Q9. Est-ce que des augmentations pour compenser les deux ans sans augmentation nette de la rémunération peuvent être accordées une fois la période des deux ans écoulée?

R9. Comme dans le cas de la Loi de 2010 sur les mesures de restriction de la rémunération dans le secteur public visant à protéger les services publicsqui s'applique aux employés exclus de la négociation, des dispositions de rattrapage pour prévoir des augmentations de la rémunération qui couvriraient rétroactivement les deux ans sans augmentation nette ne seraient pas permises dans les conventions collectives visées par la Déclaration de principes.

Les employeurs ne doivent pas verser de rémunération additionnelle pour remplacer la rémunération non reçue pendant la période de restriction.

De manière à équilibrer le budget d'ici 2017-2018 et si l'on tient compte de la hausse des paiements des intérêts sur la dette, l'augmentation totale des charges de 2009-2010 à 2012-2013 doit être maintenue à une moyenne de 1,7 % par an, même une fois prises en compte les répercussions des mesures de restriction de la rémunération comprises dans le plan budgétaire. Au-delà de 2012-2013, la hausse des dépenses des programmes devra être maintenue à 1,9 % par an. Cette hausse doit couvrir toutes les augmentations des coûts liés à la prestation des services publics, dont la rémunération ne constitue qu'une partie.

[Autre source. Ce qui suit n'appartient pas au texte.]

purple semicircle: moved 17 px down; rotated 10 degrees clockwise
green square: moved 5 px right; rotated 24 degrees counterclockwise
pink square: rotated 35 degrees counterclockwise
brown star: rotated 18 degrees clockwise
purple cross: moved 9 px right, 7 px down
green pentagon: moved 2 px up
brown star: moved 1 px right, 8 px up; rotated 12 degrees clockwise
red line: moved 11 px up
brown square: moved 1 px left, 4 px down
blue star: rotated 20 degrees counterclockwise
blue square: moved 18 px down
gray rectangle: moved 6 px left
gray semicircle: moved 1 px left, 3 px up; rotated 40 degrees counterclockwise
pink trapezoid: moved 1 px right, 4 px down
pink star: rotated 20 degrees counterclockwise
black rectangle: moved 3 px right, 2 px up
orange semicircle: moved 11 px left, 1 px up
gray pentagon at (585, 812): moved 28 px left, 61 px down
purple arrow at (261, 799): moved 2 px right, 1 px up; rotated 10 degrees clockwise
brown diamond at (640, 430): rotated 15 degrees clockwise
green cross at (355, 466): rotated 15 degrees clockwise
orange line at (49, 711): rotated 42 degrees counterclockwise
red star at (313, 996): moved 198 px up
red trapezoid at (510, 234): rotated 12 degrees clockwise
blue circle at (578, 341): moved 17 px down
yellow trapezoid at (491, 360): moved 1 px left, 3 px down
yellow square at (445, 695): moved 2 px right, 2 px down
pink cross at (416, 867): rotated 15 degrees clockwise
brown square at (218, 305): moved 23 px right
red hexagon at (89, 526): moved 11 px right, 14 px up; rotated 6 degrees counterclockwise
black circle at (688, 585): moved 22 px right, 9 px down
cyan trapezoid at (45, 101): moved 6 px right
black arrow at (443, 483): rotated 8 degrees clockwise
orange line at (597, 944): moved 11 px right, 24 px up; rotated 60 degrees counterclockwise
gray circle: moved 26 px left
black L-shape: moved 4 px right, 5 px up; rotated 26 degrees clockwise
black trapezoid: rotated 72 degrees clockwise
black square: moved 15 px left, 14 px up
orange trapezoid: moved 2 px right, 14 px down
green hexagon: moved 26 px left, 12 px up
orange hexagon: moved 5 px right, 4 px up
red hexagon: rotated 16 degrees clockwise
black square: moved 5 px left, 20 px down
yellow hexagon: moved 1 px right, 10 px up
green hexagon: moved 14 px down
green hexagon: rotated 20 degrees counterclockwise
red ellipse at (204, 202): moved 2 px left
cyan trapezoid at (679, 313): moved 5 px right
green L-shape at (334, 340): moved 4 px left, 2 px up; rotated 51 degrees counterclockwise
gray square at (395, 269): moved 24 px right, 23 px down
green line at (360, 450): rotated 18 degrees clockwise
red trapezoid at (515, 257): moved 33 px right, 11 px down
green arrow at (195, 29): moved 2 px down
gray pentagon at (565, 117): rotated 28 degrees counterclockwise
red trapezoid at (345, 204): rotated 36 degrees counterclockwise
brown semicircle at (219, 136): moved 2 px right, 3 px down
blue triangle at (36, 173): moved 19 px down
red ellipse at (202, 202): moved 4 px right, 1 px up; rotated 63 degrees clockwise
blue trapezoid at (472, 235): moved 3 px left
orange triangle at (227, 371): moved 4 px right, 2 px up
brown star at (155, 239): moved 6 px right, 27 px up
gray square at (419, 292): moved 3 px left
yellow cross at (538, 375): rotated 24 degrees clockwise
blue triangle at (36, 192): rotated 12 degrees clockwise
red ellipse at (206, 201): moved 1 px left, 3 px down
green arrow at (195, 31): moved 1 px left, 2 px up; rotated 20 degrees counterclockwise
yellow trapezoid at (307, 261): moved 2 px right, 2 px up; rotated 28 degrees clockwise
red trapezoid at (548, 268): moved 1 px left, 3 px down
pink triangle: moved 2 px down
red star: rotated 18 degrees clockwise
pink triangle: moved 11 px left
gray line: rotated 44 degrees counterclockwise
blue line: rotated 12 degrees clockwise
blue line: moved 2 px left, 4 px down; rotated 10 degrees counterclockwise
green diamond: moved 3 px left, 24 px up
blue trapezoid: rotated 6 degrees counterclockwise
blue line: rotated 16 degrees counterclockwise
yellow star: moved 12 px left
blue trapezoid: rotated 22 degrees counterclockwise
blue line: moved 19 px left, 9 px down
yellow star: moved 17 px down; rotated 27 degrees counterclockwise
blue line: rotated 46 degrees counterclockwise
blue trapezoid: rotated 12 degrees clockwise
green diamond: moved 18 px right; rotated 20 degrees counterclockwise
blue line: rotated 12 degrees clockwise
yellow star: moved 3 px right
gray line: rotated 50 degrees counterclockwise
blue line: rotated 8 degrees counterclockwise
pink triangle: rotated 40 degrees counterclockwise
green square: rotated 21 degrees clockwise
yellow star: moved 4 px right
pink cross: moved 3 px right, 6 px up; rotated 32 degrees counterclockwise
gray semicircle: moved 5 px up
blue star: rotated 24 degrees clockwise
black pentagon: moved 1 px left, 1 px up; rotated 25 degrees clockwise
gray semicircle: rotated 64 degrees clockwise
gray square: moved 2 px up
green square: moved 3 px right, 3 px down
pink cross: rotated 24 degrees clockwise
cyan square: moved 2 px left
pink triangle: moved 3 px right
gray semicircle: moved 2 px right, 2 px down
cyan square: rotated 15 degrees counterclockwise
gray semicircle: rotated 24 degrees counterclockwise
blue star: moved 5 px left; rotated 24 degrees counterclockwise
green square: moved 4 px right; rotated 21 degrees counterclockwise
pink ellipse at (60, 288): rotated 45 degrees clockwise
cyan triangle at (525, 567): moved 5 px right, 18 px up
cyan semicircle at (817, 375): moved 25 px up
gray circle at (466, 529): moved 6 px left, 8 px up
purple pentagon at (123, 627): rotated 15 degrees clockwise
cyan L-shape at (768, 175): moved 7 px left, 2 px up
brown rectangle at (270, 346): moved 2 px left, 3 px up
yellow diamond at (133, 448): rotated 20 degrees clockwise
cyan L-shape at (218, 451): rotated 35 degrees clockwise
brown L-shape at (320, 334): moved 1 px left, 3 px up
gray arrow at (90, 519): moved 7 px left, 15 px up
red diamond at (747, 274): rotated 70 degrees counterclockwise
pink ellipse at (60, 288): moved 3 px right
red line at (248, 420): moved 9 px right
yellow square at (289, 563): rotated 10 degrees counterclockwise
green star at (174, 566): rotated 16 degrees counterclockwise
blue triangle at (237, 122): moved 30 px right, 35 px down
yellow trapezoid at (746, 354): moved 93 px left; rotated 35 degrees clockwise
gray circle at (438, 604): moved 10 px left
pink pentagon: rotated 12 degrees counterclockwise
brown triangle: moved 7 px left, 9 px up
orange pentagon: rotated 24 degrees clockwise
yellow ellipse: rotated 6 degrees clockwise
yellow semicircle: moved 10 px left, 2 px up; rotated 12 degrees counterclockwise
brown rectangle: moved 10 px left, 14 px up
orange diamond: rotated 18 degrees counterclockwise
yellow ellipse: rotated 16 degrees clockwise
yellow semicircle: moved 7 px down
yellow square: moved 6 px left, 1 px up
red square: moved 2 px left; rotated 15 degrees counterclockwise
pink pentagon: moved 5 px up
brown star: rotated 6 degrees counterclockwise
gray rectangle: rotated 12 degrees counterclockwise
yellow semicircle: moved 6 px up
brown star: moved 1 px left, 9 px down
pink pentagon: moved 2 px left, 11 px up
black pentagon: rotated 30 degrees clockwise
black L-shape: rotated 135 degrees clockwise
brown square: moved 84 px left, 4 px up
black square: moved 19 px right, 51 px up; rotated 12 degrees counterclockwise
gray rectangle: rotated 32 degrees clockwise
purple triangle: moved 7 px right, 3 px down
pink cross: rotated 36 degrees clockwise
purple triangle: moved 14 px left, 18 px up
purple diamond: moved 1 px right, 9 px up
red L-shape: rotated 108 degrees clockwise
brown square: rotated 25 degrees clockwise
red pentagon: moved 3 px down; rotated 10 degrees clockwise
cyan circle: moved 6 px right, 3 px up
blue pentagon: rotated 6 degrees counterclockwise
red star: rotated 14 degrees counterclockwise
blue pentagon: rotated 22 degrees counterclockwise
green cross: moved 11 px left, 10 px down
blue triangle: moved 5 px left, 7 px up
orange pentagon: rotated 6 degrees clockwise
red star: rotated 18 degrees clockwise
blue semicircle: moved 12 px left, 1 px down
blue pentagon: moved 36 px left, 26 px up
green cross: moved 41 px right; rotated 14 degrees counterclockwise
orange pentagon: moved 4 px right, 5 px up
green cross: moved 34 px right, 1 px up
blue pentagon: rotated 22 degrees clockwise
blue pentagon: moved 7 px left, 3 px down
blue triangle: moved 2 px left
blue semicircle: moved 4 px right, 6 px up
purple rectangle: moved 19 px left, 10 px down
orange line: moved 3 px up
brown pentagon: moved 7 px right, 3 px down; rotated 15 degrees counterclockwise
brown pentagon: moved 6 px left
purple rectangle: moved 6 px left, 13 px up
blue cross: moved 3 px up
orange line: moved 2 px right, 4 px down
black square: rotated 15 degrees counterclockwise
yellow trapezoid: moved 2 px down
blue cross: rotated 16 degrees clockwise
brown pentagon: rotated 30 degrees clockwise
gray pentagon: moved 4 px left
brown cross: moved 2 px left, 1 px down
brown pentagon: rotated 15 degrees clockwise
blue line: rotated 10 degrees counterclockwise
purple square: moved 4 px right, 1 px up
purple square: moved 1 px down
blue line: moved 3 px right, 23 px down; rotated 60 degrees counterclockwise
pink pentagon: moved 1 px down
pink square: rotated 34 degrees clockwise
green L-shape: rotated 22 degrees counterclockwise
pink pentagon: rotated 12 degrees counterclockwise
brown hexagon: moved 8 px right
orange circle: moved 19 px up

Q10. De quelle manière le gouvernement provincial collabore-t-il avec les partenaires de paiements de transfert et les agents négociateurs pour appuyer la Déclaration de principes?

R10. Par des documents comme celui-ci, le gouvernement tente d'uniformiser la compréhension et les attentes de toutes les parties, de manière à répondre aux attentes de la population, qui souhaite voir ceux dont le salaire provient de l'argent des contribuables contribuer au maintien des services publics en ces temps difficiles.

Le gouvernement évalue régulièrement la meilleure façon d'aider les partenaires de paiements de transfert et les agents négociateurs à respecter la Déclaration de principes. Il communiquera de l'information additionnelle au besoin.

Q11. De quelle manière le gouvernement va-t-il régler les situations de non-respect de la Déclaration de principes?

R11. Le gouvernement s'attend à ce que ses partenaires de paiements de transfert et ses agents négociateurs fassent leur part dans le maintien des services publics tout en respectant la Déclaration de principes. Divers mécanismes existent pour régler les situations de non-respect au moyen de politiques gouvernementales. Le gouvernement fait d'ailleurs le suivi des règlements et continuera de le faire.

Q12. Comment les obligations prévues dans la Loi sur l'équité salariale s'appliquent-elles aux parties visées par la Déclaration de principes?

R12. Les dispositions de la Loi sur l'équité salariale demeurent en vigueur, et la Déclaration de principes ne change absolument rien à ce chapitre.

Q13. Comment la Déclaration de principes s'applique-t-elle aux parties pendant les processus de négociation de conventions collectives et de règlement des différends?

R13. On s'attend à ce que les parties utilisent les processus de négociation de conventions collectives et de règlement des différends pour négocier et conclure des conventions collectives d'une durée d'au moins deux ans, dont les modalités devront mettre en œuvre, de la façon la plus appropriée pour les parties, les dispositions visant l'absence d'augmentation nette de la rémunération prévue dans la Déclaration de principes. Le plan financier ne prévoit aucun financement pour une hausse de la rémunération dans les conventions collectives futures.